» ASSIGNMENT
Copy every line of the entries that has the string "creștinarea" in it.

» INPUT DATA
════════
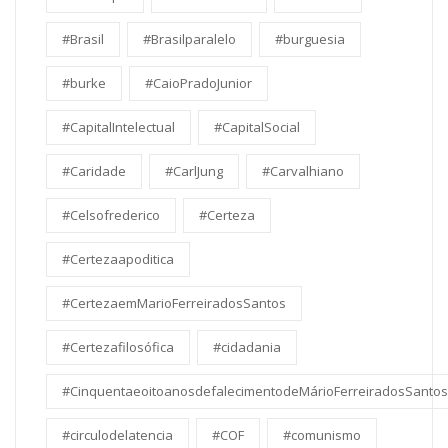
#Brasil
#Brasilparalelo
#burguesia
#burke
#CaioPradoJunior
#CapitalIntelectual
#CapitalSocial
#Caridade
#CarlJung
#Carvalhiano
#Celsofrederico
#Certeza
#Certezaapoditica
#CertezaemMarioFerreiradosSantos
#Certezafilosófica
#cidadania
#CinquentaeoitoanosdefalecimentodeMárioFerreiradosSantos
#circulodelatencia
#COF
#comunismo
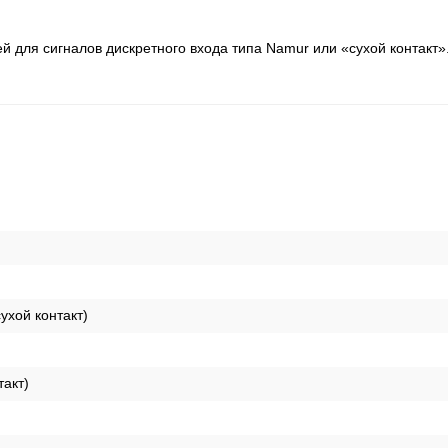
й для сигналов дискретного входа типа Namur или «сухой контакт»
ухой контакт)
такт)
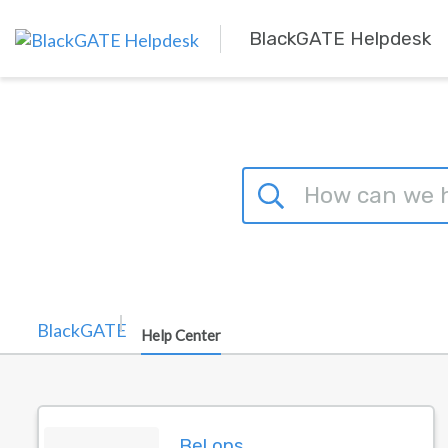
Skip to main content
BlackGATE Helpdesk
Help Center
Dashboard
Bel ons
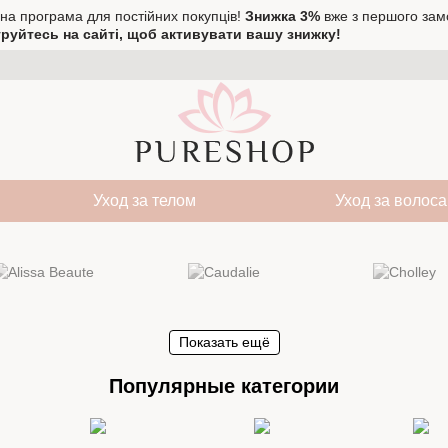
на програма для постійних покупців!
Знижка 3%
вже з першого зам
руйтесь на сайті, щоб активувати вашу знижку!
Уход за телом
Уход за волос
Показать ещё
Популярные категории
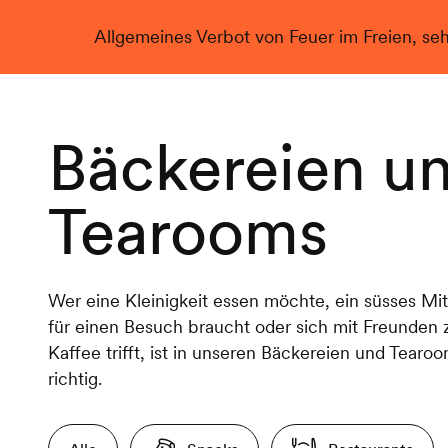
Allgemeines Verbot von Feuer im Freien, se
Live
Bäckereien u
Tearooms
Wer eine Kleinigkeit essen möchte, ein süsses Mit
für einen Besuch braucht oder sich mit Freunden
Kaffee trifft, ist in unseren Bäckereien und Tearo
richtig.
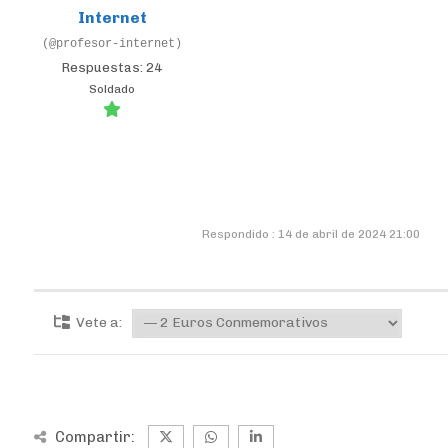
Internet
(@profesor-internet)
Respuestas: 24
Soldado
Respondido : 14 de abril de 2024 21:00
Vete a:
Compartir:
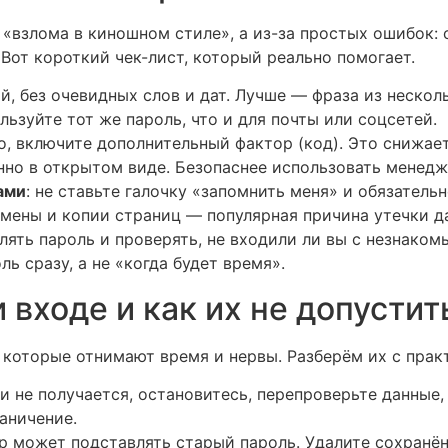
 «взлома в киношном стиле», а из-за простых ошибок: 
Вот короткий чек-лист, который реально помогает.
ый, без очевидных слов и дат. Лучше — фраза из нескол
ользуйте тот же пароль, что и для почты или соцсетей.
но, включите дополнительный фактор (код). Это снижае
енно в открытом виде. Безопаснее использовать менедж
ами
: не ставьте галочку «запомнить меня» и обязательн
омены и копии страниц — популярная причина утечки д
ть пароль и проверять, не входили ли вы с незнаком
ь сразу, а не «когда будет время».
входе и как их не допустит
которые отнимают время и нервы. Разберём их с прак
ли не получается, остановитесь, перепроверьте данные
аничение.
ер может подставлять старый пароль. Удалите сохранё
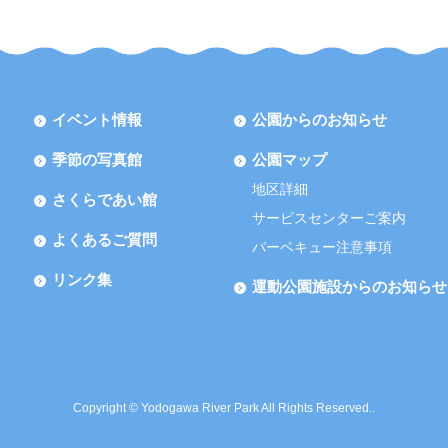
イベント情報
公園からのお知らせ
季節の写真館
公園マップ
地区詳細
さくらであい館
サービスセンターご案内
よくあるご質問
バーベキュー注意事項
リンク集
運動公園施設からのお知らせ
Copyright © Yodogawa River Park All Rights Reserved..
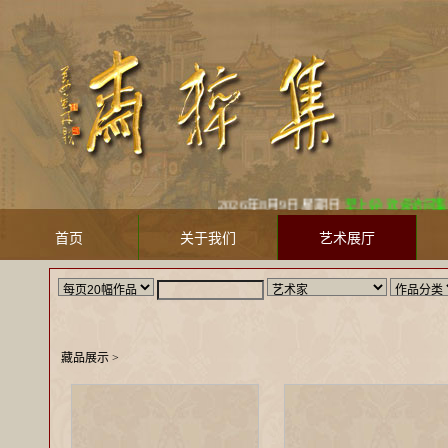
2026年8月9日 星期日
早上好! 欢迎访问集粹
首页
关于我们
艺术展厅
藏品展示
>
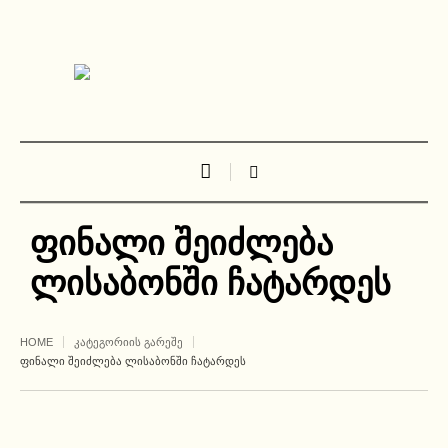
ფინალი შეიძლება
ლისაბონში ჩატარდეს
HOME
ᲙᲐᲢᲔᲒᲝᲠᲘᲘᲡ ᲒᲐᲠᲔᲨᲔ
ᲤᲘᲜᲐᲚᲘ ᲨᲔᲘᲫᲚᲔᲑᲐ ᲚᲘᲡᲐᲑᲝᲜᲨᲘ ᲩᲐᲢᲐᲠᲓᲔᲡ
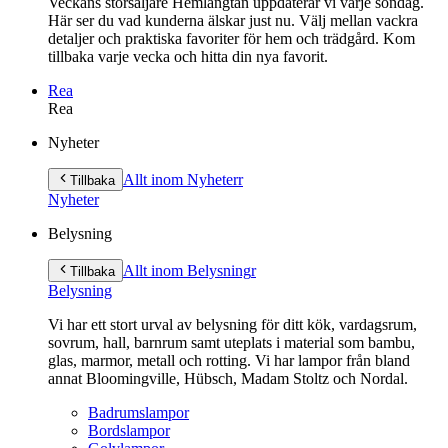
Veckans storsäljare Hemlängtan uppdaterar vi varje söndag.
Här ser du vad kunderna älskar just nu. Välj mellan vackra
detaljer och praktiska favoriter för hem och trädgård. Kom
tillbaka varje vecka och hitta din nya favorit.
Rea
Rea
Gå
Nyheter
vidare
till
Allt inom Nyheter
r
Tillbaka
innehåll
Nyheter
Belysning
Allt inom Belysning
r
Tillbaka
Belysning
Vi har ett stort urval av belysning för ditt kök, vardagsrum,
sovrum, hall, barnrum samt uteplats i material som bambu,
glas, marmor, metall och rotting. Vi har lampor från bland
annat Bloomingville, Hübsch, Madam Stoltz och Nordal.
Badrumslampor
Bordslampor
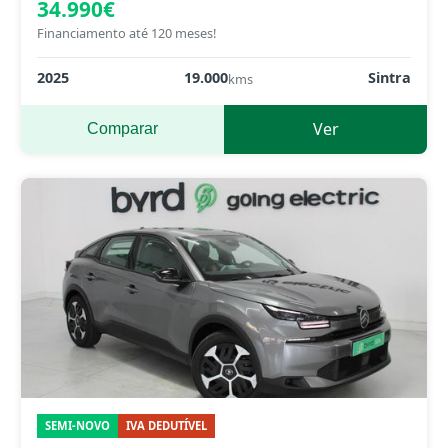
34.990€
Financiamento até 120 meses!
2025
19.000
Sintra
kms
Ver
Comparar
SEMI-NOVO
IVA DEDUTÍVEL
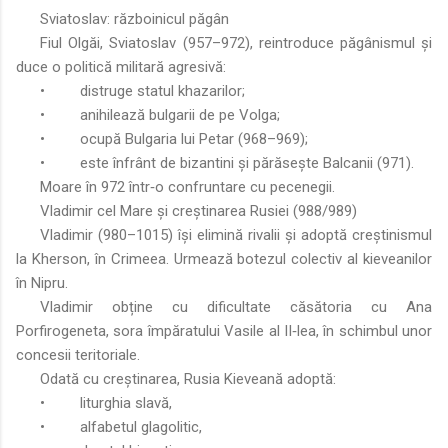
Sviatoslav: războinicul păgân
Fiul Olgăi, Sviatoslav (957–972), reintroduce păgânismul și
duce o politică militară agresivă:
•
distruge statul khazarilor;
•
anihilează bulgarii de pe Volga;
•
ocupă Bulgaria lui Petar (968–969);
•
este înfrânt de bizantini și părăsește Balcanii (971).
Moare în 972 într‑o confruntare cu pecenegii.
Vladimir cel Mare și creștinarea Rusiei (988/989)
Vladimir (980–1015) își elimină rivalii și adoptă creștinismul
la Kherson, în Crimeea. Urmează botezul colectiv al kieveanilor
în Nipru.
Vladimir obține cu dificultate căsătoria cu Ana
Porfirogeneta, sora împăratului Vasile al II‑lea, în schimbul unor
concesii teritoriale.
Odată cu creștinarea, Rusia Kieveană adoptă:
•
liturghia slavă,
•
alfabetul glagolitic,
════════
» TASK RESPONSE
Vladimir cel Mare și creștinarea Rusiei (988/989)
Odată cu creștinarea, Rusia Kieveană adoptă:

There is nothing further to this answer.